Officer Freeto, an Army veteran who lived in Grandview, is survived by his wife, Karen, and two daughters, 9-year-old Jordan and 3-year-old Jenna. His death came just a little more than a year after Fort Worth Officer Henry "Hank" Nava was fatally shot in the head while serving a warrant at a house in November 2005. Lt. Sullivan said the police force was still reeling from the news on Monday.
"We're busy planning and grieving," he said.
Visitation for Officer Freeto will be from 6 to 8 p.m. Wednesday at Greenwood Memorial Cemetery's Independence Hall in Fort Worth. His funeral will be at 10 a.m. Thursday at First United Methodist Church, also in Fort Worth.
Mr. Delgado was on his way home early Sunday when Ms. Delgadillo called him to say she had gotten a flat tire. Mr. Delgado went to help her but couldn't figure out how to get the tire off the car. They called roadside assistance and were waiting in her car when Officer Freeto pulled up. He, too, had trouble with the car's tire.
"He kept saying, 'I've never seen anything like this,'" Mr. Delgado said.
The 28-year-old said he was surprised when Officer Freeto offered to stay until roadside assistance arrived.
"I said, 'Are you sure,'" Mr. Delgado said. "He said, 'Yeah, the night's pretty slow anyway.'"

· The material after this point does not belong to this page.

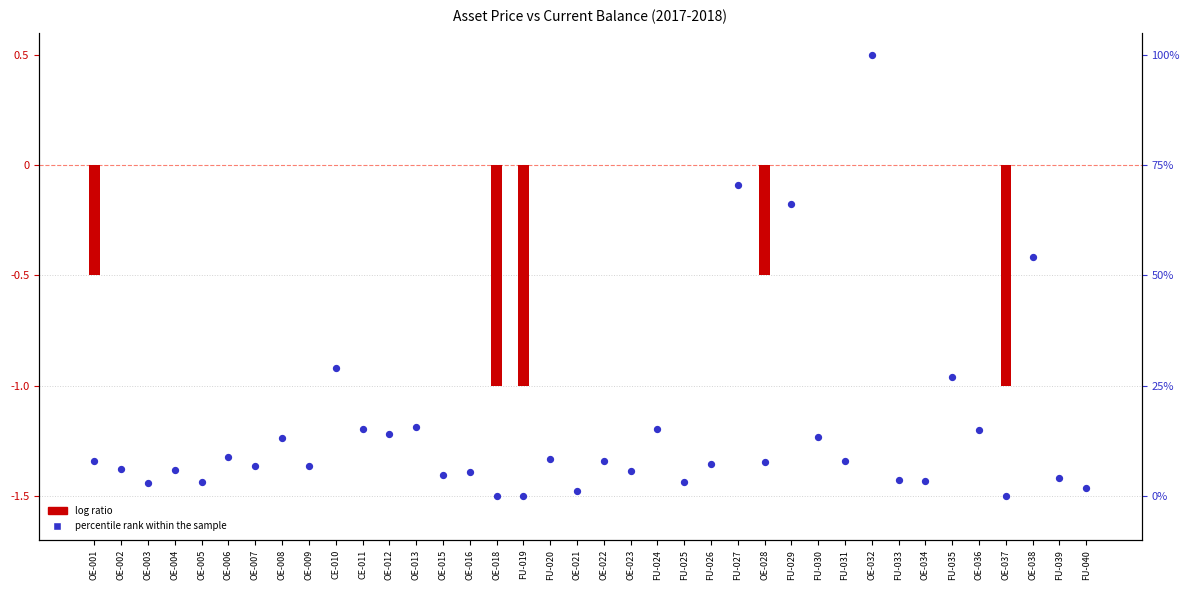

What is the change in value from OE-022 to FU-025?

-0.1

Officer Freeto returned to his squad car. About five minutes later, Mr. Delgado and Ms. Delgadillo heard the Lexus slam into the squad car. The police cruiser then hit the BMW and pushed it into Mr. Delgado's pickup. Ms. Delgadillo said she can't put the scene out of her mind.
"I keep replaying the car in flames over and over," she said.
Officer Freeto's 2005 Crown Victoria is a model favored by many police officers because of its room, power and rear-wheel drive. But some departments have stopped purchasing them because of concerns about the cars igniting when rear-ended because of where the fuel tank is placed.
Most, including Officer Freeto's, are now fitted with safety features to prevent the tanks from rupturing and igniting. Lt. Sullivan said Sunday that it is too early to determine what made the cruiser and Lexus ignite.
Officer Freeto graduated from the department's police academy in March. He was described by colleagues and relatives as a friendly guy who always smiled and put others before himself. Police work was something he loved, they said.
Mr. Delgado described him as a good cop who was just trying to help.
"I also thought he was just helping protect us and the other vehicles," he said. "He could have easily just left. But he said, 'I will stay and wait for the tow truck.'"
Mr. Delgado said Officer Freeto's family has been in his thoughts since Sunday's incident and that he had a message for Karen Freeto.
"Tell her I'm sorry I couldn't help," Mr. Delgado said. "I did the best I could."
The family of Officer Freeto was also on Ms. Delgadillo's mind. She said she considers him "my hero, my angel."